• _What to produce_
Nothing but the pictures should be left out when the entries below are duplicated.

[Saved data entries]
.....

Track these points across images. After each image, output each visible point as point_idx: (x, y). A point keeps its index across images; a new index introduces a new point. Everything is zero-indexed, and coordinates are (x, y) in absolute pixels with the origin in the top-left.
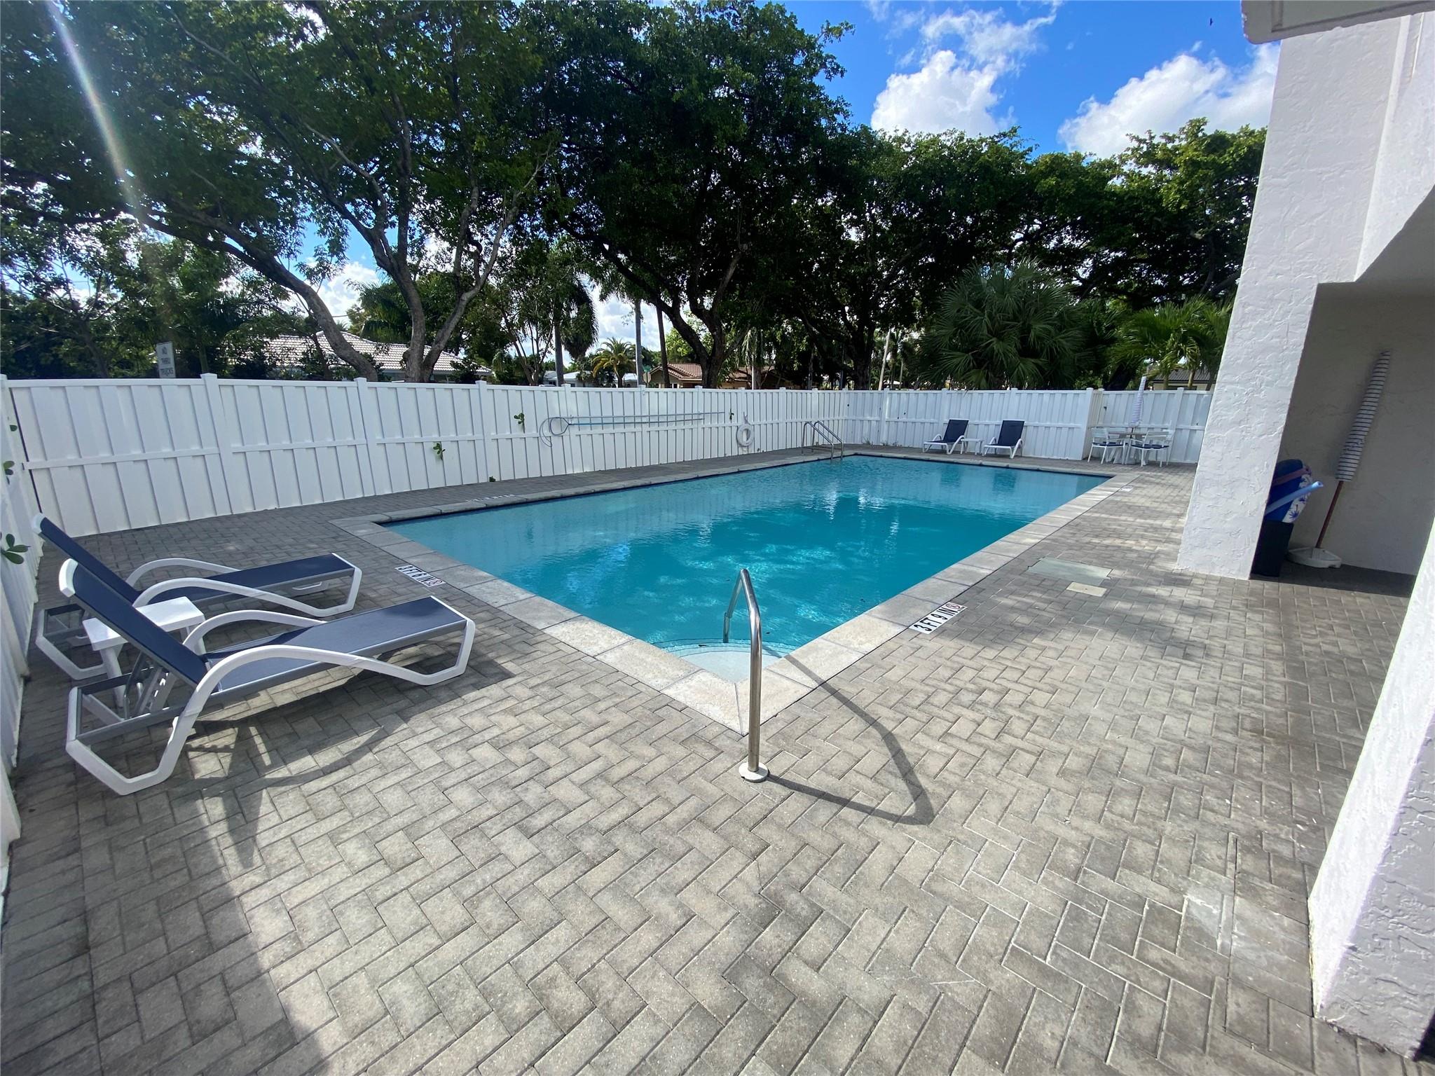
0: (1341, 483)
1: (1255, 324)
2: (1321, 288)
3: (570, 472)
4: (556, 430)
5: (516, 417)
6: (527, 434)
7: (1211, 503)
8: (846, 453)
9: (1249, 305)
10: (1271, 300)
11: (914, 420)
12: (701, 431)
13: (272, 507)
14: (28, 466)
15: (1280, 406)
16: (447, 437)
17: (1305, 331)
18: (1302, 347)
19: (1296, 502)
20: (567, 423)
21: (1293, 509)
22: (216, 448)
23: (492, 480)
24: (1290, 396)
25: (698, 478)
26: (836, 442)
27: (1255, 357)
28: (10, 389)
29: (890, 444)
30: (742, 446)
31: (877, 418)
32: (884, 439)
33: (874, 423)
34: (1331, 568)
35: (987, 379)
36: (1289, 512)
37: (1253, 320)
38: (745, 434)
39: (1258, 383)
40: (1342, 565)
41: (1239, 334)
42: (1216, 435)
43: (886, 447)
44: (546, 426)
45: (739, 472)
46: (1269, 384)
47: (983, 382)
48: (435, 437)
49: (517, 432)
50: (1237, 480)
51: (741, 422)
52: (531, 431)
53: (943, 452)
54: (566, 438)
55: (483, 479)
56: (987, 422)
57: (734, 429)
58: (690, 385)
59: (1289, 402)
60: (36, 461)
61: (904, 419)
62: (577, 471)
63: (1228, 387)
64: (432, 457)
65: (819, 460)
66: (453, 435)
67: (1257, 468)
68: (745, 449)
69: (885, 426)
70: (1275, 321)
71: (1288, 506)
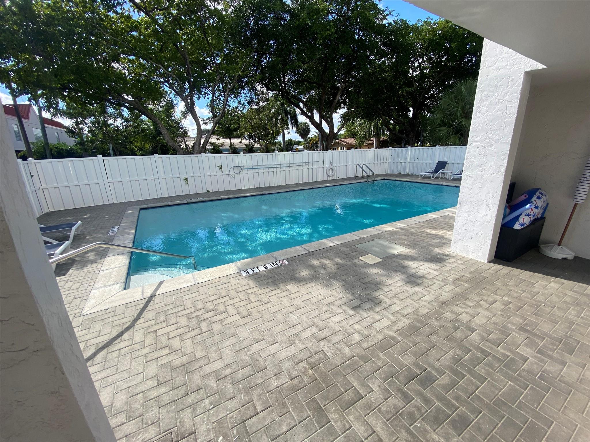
0: (576, 205)
1: (488, 103)
2: (527, 73)
3: (243, 188)
4: (236, 171)
5: (218, 167)
6: (224, 173)
7: (467, 214)
8: (376, 179)
9: (484, 91)
10: (497, 86)
11: (422, 161)
12: (307, 170)
13: (124, 201)
14: (41, 188)
15: (503, 155)
16: (189, 176)
17: (518, 104)
18: (516, 116)
19: (523, 216)
20: (241, 168)
21: (521, 220)
22: (102, 181)
23: (208, 191)
24: (509, 149)
25: (290, 191)
26: (371, 173)
27: (488, 124)
28: (35, 163)
29: (410, 174)
30: (329, 176)
31: (404, 161)
32: (407, 171)
33: (403, 163)
34: (564, 259)
35: (460, 140)
36: (517, 223)
37: (487, 100)
38: (331, 170)
39: (491, 140)
40: (575, 257)
41: (479, 110)
42: (469, 173)
43: (408, 175)
44: (232, 170)
45: (313, 188)
46: (497, 141)
47: (458, 142)
48: (185, 175)
49: (219, 172)
50: (480, 201)
51: (329, 165)
52: (225, 172)
53: (429, 178)
54: (241, 174)
55: (205, 191)
56: (459, 162)
57: (325, 169)
58: (349, 148)
59: (508, 152)
60: (44, 186)
61: (417, 161)
62: (246, 188)
63: (474, 144)
64: (184, 183)
65: (360, 182)
66: (192, 174)
67: (490, 194)
68: (331, 177)
69: (408, 165)
70: (499, 100)
71: (517, 218)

.....

• _Answer_
Track these points across images. After each image, output each visible point as point_idx: (x, y). A point keeps its index across images; a new index introduces a new point. Everything is zero-indexed, and coordinates are (x, y) in absolute pixels with the origin in the top-left.
0: (1341, 483)
1: (1255, 324)
2: (1321, 288)
3: (570, 472)
4: (556, 430)
5: (516, 417)
6: (527, 434)
7: (1211, 503)
8: (846, 453)
9: (1249, 305)
10: (1271, 300)
11: (914, 420)
12: (701, 431)
13: (272, 507)
14: (28, 466)
15: (1280, 406)
16: (447, 437)
17: (1305, 331)
18: (1302, 347)
19: (1296, 502)
20: (567, 423)
21: (1293, 509)
22: (216, 448)
23: (492, 480)
24: (1290, 396)
25: (698, 478)
26: (836, 442)
27: (1255, 357)
28: (10, 389)
29: (890, 444)
30: (742, 446)
31: (877, 418)
32: (884, 439)
33: (874, 423)
34: (1331, 568)
35: (987, 379)
36: (1289, 512)
37: (1253, 320)
38: (745, 434)
39: (1258, 383)
40: (1342, 565)
41: (1239, 334)
42: (1216, 435)
43: (886, 447)
44: (546, 426)
45: (739, 472)
46: (1269, 384)
47: (983, 382)
48: (435, 437)
49: (517, 432)
50: (1237, 480)
51: (741, 422)
52: (531, 431)
53: (943, 452)
54: (566, 438)
55: (483, 479)
56: (987, 422)
57: (734, 429)
58: (690, 385)
59: (1289, 402)
60: (36, 461)
61: (904, 419)
62: (577, 471)
63: (1228, 387)
64: (432, 457)
65: (819, 460)
66: (453, 435)
67: (1257, 468)
68: (745, 449)
69: (885, 426)
70: (1275, 321)
71: (1288, 506)
0: (576, 205)
1: (488, 103)
2: (527, 73)
3: (243, 188)
4: (236, 171)
5: (218, 167)
6: (224, 173)
7: (467, 214)
8: (376, 179)
9: (484, 91)
10: (497, 86)
11: (422, 161)
12: (307, 170)
13: (124, 201)
14: (41, 188)
15: (503, 155)
16: (189, 176)
17: (518, 104)
18: (516, 116)
19: (523, 216)
20: (241, 168)
21: (521, 220)
22: (102, 181)
23: (208, 191)
24: (509, 149)
25: (290, 191)
26: (371, 173)
27: (488, 124)
28: (35, 163)
29: (410, 174)
30: (329, 176)
31: (404, 161)
32: (407, 171)
33: (403, 163)
34: (564, 259)
35: (460, 140)
36: (517, 223)
37: (487, 100)
38: (331, 170)
39: (491, 140)
40: (575, 257)
41: (479, 110)
42: (469, 173)
43: (408, 175)
44: (232, 170)
45: (313, 188)
46: (497, 141)
47: (458, 142)
48: (185, 175)
49: (219, 172)
50: (480, 201)
51: (329, 165)
52: (225, 172)
53: (429, 178)
54: (241, 174)
55: (205, 191)
56: (459, 162)
57: (325, 169)
58: (349, 148)
59: (508, 152)
60: (44, 186)
61: (417, 161)
62: (246, 188)
63: (474, 144)
64: (184, 183)
65: (360, 182)
66: (192, 174)
67: (490, 194)
68: (331, 177)
69: (408, 165)
70: (499, 100)
71: (517, 218)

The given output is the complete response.